--- Exercise ---
Give back each line of the listing below that contains the string "lines".
+++ Material for this task
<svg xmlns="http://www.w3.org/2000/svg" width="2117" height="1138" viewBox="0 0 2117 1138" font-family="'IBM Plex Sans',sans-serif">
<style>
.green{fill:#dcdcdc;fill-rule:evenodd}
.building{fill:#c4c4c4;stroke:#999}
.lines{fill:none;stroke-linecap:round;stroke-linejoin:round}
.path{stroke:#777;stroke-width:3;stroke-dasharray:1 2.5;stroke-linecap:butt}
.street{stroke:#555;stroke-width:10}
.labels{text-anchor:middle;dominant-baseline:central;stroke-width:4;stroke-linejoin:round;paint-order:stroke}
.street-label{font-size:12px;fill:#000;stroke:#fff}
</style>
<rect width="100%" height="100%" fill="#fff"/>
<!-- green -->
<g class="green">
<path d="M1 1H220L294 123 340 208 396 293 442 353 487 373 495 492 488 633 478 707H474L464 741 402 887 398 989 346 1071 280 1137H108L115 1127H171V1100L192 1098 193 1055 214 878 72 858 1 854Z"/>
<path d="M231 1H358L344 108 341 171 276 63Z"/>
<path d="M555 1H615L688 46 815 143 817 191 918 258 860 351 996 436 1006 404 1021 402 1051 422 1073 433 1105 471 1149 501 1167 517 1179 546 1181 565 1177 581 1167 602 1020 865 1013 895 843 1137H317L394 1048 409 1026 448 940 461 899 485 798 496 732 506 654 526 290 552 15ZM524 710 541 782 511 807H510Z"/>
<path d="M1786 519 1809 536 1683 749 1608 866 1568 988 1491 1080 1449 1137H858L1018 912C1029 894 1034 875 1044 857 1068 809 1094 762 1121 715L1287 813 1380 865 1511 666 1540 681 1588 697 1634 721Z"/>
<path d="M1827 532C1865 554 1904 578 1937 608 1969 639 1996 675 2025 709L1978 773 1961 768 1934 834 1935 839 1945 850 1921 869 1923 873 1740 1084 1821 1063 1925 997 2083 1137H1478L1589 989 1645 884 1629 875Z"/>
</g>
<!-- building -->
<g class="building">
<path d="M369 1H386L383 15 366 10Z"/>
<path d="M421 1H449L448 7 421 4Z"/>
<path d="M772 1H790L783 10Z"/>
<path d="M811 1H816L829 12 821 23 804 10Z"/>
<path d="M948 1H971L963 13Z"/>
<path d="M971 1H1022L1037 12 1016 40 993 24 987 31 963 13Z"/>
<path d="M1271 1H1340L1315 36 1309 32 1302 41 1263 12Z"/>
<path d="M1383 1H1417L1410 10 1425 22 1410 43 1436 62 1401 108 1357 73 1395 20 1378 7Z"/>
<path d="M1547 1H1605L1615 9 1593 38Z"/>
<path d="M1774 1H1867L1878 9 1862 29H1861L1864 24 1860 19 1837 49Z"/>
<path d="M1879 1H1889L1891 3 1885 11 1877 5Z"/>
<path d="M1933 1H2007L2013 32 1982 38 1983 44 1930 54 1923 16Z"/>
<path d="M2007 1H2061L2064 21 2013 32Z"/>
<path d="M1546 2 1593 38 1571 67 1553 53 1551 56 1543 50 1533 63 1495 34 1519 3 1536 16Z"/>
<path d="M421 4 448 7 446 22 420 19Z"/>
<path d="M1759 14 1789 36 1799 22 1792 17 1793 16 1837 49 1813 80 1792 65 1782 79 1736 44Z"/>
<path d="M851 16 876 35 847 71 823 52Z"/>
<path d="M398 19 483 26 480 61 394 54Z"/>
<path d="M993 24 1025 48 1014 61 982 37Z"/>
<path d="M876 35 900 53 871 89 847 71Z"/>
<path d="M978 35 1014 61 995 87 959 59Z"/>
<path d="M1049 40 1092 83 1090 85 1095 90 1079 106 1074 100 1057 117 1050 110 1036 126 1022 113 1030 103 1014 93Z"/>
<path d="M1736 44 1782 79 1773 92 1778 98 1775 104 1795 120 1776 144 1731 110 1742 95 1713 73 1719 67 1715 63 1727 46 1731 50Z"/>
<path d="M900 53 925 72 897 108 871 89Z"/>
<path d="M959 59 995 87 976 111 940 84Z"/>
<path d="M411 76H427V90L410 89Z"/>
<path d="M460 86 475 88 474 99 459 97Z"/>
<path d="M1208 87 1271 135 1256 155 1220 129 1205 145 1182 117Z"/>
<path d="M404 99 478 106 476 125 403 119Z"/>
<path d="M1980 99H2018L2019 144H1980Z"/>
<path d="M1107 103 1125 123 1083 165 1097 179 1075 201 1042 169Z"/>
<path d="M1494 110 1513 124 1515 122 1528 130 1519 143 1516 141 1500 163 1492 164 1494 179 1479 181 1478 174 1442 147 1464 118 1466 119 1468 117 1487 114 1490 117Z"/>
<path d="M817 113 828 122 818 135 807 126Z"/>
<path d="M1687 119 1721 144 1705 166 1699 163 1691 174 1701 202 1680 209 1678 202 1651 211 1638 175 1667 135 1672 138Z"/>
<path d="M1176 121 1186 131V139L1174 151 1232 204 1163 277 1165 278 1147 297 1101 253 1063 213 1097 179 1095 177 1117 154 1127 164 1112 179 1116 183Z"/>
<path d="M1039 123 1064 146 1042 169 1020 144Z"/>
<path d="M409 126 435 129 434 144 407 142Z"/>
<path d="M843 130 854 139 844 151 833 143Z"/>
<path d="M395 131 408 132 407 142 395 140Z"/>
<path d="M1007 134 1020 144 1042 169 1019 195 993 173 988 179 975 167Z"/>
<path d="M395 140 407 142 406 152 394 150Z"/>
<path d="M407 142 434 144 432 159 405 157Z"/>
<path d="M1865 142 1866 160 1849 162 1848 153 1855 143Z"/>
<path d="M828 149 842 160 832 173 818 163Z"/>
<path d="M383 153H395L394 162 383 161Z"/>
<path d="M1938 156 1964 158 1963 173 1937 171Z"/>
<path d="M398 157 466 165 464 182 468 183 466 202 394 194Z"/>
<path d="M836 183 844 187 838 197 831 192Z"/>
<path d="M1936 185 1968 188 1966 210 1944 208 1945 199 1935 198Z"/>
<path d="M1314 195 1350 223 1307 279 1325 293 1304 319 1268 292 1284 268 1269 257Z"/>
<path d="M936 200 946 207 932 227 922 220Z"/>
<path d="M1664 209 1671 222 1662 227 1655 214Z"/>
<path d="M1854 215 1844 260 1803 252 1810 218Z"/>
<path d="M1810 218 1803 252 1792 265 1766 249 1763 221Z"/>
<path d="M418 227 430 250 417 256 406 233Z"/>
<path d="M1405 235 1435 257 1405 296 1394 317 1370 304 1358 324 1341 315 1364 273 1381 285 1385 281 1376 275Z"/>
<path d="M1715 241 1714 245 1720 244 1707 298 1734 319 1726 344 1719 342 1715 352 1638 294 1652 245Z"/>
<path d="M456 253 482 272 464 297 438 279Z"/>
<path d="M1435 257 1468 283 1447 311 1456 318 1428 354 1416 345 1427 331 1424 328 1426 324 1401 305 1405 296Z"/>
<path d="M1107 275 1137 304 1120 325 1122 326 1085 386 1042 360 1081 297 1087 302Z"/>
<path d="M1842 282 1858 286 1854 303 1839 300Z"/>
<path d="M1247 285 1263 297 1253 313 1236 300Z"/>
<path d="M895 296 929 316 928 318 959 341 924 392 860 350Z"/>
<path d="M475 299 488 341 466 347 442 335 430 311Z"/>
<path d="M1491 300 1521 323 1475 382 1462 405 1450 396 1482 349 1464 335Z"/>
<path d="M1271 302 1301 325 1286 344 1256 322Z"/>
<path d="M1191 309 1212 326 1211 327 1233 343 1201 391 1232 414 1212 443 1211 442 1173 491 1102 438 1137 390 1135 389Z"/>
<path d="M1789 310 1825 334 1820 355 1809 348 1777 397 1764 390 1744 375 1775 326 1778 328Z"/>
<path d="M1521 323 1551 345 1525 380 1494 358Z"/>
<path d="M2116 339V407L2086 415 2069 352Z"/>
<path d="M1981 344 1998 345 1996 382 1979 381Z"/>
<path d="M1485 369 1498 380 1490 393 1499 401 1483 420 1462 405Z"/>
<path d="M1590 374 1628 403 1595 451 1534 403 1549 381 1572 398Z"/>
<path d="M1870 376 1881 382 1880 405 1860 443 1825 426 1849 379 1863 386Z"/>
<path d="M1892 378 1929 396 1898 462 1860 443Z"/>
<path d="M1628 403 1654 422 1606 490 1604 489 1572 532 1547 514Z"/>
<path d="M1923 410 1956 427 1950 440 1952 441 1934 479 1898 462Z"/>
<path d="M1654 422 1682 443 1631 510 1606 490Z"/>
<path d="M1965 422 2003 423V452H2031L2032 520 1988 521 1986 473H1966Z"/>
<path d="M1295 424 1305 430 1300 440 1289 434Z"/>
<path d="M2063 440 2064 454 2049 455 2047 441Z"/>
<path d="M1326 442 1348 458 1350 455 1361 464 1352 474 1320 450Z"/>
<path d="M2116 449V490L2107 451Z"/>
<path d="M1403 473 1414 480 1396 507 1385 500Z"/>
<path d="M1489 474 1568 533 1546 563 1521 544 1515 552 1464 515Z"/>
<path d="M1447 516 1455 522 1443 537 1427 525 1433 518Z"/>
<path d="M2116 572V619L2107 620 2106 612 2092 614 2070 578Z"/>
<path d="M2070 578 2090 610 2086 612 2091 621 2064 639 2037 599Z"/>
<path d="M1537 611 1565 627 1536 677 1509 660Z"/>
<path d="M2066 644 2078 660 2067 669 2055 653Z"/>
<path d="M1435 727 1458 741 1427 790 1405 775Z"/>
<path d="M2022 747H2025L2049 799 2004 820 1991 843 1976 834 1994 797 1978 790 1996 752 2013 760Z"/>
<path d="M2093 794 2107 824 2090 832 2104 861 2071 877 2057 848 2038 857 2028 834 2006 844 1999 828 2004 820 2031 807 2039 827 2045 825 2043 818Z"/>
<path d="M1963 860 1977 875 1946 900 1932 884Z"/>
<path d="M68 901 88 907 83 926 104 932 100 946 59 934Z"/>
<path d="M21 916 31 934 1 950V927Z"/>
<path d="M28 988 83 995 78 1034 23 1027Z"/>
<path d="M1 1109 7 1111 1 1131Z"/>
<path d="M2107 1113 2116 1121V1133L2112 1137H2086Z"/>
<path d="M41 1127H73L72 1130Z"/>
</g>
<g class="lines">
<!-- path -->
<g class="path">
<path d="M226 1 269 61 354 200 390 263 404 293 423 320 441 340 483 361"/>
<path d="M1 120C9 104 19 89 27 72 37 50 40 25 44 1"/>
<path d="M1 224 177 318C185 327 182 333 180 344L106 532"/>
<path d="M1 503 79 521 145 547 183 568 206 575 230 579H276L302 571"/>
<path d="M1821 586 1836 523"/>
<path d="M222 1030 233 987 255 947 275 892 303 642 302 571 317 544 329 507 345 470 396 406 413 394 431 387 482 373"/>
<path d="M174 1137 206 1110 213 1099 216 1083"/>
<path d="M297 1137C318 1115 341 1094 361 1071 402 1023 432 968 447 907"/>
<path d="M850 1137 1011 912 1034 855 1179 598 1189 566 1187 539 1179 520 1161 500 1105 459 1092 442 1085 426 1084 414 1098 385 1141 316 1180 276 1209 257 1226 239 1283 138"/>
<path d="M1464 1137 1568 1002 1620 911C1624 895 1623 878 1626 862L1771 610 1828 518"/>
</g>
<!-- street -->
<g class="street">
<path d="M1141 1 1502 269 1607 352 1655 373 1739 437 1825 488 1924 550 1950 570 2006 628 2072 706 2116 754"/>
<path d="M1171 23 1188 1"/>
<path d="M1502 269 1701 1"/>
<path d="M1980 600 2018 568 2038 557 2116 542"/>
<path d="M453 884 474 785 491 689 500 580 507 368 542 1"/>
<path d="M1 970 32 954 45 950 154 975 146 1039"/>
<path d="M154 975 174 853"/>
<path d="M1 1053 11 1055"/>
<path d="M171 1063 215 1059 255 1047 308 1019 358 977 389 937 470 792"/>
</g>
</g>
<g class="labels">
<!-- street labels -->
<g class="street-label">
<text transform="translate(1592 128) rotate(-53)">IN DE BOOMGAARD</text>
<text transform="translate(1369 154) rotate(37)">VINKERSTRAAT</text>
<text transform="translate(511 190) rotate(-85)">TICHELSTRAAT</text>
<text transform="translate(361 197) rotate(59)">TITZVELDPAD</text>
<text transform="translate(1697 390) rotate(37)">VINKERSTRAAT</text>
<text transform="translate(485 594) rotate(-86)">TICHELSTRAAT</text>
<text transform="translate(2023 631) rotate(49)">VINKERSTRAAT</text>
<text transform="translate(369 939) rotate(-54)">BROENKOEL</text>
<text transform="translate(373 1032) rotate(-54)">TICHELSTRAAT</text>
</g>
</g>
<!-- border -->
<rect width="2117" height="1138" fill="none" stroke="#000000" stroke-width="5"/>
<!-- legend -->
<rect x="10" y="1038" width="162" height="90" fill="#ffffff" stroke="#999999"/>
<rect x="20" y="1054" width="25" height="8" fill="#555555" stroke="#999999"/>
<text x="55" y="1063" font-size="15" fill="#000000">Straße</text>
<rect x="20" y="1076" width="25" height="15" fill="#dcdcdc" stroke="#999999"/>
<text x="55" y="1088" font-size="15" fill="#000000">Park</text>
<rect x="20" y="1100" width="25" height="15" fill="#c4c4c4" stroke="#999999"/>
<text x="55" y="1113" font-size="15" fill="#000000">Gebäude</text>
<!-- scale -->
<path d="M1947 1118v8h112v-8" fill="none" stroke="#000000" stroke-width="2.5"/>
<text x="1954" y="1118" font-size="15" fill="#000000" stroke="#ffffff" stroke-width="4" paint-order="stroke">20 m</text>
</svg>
++++++
--- Output of the exercise ---
.lines{fill:none;stroke-linecap:round;stroke-linejoin:round}
<g class="lines">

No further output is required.